От райисполкома нам выделили участок земли, где можно было выращивать овощи. Но участок этот был за городом, чтоб добраться до него, приходилось идти километров пятнадцать, а то и больше. Вот и представьте, как это, протопать такое расстояние, целый день отработать, а потом ведь ещё нужно обратно добираться. И всё пешком.
Зато осенью добыли тачку и притащили наш первый урожай. Тащили целую гору огромных тыкв, и эти тыквы всю зиму хранились у меня под кроватью. Я до сих пор помню пыльные жёлтые шары, их запах и миллион блюд, которые мама готовила из тыкв. Мы ели тыквы на завтрак, обед и ужин. Мы смотреть не могли на эти тыквы, но другого ничего не было. Как ни удивительно, я тыквы до сих пор люблю. А Ритка с мамой после войны договорились больше никогда тыквы не готовить.
На улице Астраханской у нас был дом с двумя комнатами. До войны в одной спали родители, а во второй – мы с сестрой. Но с первых дней войны в Оренбург потянулись беженцы. Они приезжали на поездах, на каких-то пыльных грузовиках, тянулись длинными тоскливыми колоннами с вокзала. Их нужно было куда-то девать, и беженцев распределили по домам. Поэтому мы перебрались в одну комнату, а вторую отдали беженцам. Разные были люди, у каждого своя история, своё горе. Больше всего мне почему-то запомнились два весёлых парня из Ленинграда. Они очень радовались, что их успели эвакуировать. Один любил по вечерам играть на гармошке, а второй был молчун, каких мало. Они на память нам оставили мешочек с лото. Представьте, люди идут, тащат на себе то, что сумели схватить из дома. Кто одежду, кто ценности. А у этих – лото и гармошка. До сих пор у нас лежит этот мешочек с лото. Раньше мы с детьми в него играли, теперь с внуками.

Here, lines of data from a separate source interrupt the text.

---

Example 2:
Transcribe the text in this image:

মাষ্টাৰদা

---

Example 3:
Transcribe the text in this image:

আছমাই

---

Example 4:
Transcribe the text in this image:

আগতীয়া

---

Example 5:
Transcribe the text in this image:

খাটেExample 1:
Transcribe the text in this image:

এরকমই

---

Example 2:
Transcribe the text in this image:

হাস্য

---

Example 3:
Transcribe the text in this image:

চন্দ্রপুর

Мой отец Сомин Сергей Григорьевич выжил в кошмарном аду под названием Сталинград, в 1945-м дошёл до Берлина и вернулся домой.
Моя мама Сомина Мария Васильевна ждала его, вздрагивая, когда мимо калитки проходил почтальон, и пряча голову под подушкой, когда голосили соседи, получившие похоронку.

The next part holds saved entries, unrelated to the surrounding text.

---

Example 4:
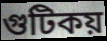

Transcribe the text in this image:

গুটিকয়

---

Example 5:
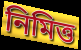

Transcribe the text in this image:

নিমিত্ত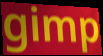
gimp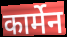
कार्मेनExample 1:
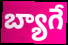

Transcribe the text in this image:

బ్యాగే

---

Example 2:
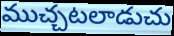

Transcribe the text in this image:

ముచ్చటలాడుచు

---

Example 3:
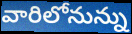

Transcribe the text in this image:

వారిలోనున్ను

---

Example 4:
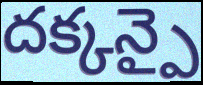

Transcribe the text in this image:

దక్కన్పై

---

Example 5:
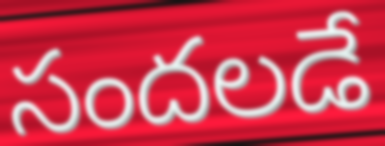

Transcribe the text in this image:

సందలడే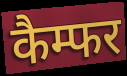
कैम्फरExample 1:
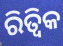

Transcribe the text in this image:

ରିତ୍ୱିକ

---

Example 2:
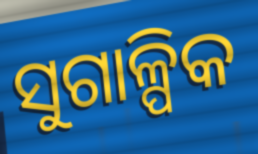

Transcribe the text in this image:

ସୁଗାଳ୍ପିକ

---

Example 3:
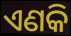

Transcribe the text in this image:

ଏଣକି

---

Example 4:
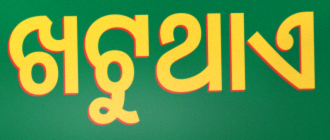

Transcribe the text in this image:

ଖଟୁଥାଏ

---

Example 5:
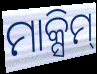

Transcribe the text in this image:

ମାକ୍ସିମ୍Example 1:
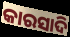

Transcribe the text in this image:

କାରସାଦି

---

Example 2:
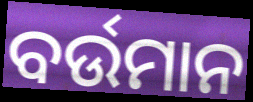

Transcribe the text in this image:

ବର୍ଉମାନ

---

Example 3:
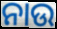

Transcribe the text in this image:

ନାଉ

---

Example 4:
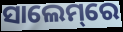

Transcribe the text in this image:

ସାଲେମ୍‌ରେ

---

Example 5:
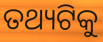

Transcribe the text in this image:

ତଥ୍ୟଟିକୁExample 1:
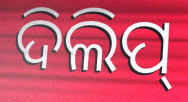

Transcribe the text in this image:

ଦିଲିପ୍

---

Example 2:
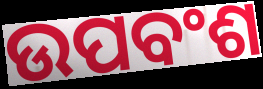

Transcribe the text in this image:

ଉପବଂଶ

(Александра Голышева, 16 лет, деревня Семёновское Калужской области)
Вечерами Шурка сидит на печке. Ещё с тех времён, когда в деревне были немцы, так повелось. Лишний раз не попадаться на глаза, спрятаться, укрыться. А то бывало всякое.
Да и холодно на улице. Октябрь месяц. Дождь колотит в крышу, а ветер калиновой веткой – в стекло деревенской избы. Мать Прасковья что-то шьёт. Керосин давно кончился, отец нащипал лучины, и мать шутит, что при немцах живут, как при царе – по домам и с лучиной.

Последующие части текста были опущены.